Increasingly, however, research, particularly that which is preregistered and standardized, has had difficulty finding evidence that exposure to fictional media and aggressive video games specifically is connected to the development of more aggressive profiles among youth. These newer results suggest that media experiences for youth may be more nuanced and complex than simply connecting “naughty” media to negative outcomes. The current study joins this expanding pool of research in suggesting that resolutions such as that by the APA are not consistent with the cumulative pool of preregistered studies using standardized measures (e.g. Przybylski and Weinstein 2019). Or put simply, the APA resolution on aggressive video games does not reflect current best science.

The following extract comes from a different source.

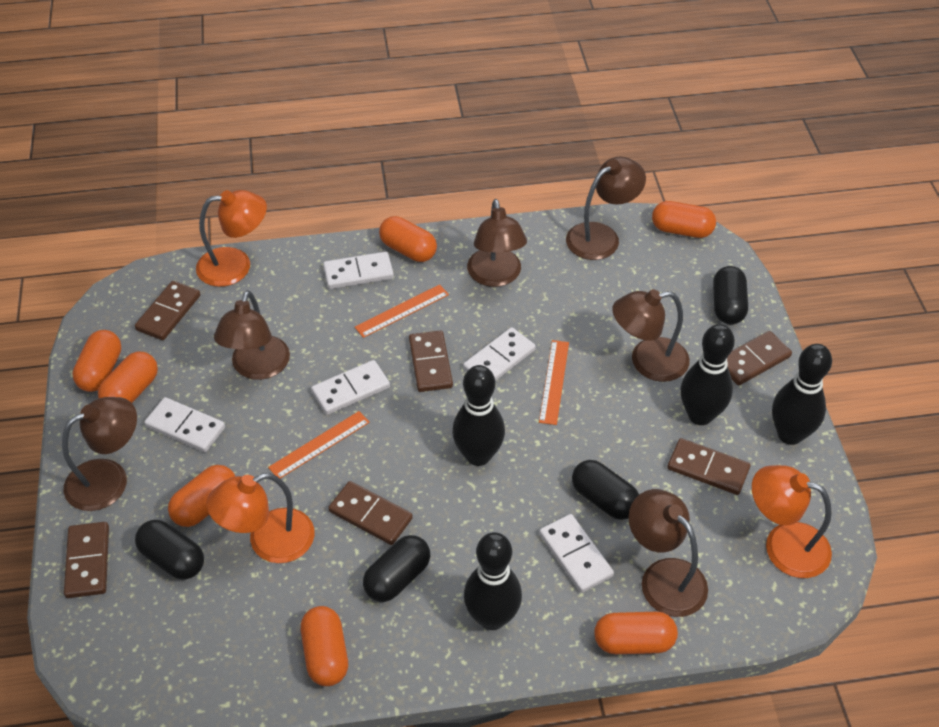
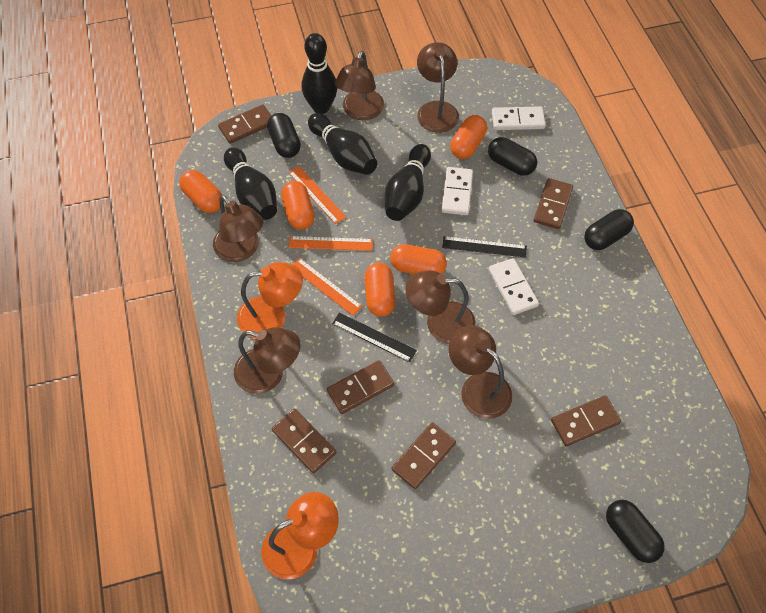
black ruler: none = 0 -> [332,312,417,362] [442,236,527,258] = 2
orange capsule: [72,330,121,392] [98,351,158,403] [168,465,235,527] [301,606,348,686] [379,216,437,262] [594,612,678,654] [652,201,716,238] = 7 -> [179,170,222,213] [281,181,314,230] [365,263,396,317] [390,244,447,274] [450,115,487,159] = 5
orange lamp: [196,190,267,287] [206,473,315,563] [752,465,832,578] = 3 -> [237,262,303,338] [261,492,339,579] = 2
white domino: [144,397,225,452] [311,360,390,415] [323,252,394,289] [463,327,536,381] [539,514,614,593] = 5 -> [441,167,473,215] [488,258,539,315] [492,106,546,130] = 3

This has important implications for policy insofar as that policies that are aimed at reducing youth exposure to aggressive video games are unlikely to result in positive developmental outcomes. However, such policies may come with significant costs, including restrictions on freedom of speech, limiting youth creative experiences, stigmatizing the use of games in education, and stigmatizing gaming as a hobby and gamers as a community. With little evidence to suggest that policies geared toward reducing aggressive video game exposure are likely to have positive practical outcomes, such policy efforts are not recommended in the future.

Limitations

As with all studies, ours has limitations. All measures were youth self-report. Self-report measures are not always fully reliable and can be subject to single-responder bias. Further studies using multiple responders would be desirable. Data in the current study is correlation and no causal attributions can be made. Lastly, determining a valid measure of aggressive video game exposure based on self-report can tend to be difficult. Here the current study used a standardized and replicable approach which is an improvement upon some previous approaches. However, quantifying aggressive video game exposure by using time spend on multiple games can cause some measurement error.

Conclusion

The issue of the impact of aggressive video games on youth aggression continues to be debated. There appears to be some confusion among scholars (e.g. Prescott et al. 2018) regarding whether current evidence supports long-term links between aggressive video games and youth aggression, despite most longitudinal studies failing to demonstrate robust results. The current article presents a preregistered, standardized assessment of aggressive video game effects using a large sample of Singapore youth. Results indicate that using a standardized measurement approach that was preregistered, this dataset does not support the hypothesis that aggressive video games are a risk factor for aggression in youth. Given some previous issues with researcher degrees of freedom in previous reports (see Przybylski and Weinstein 2019) for discussion, it is recommended that the current reported effect sizes be used to represent this dataset. The current analyses contribute to a growing number of studies that call into question whether aggressive video games function as a meaningful predictor of aggressive or prosocial behavior. It is hoped that this data furthers the ongoing debate on this issue.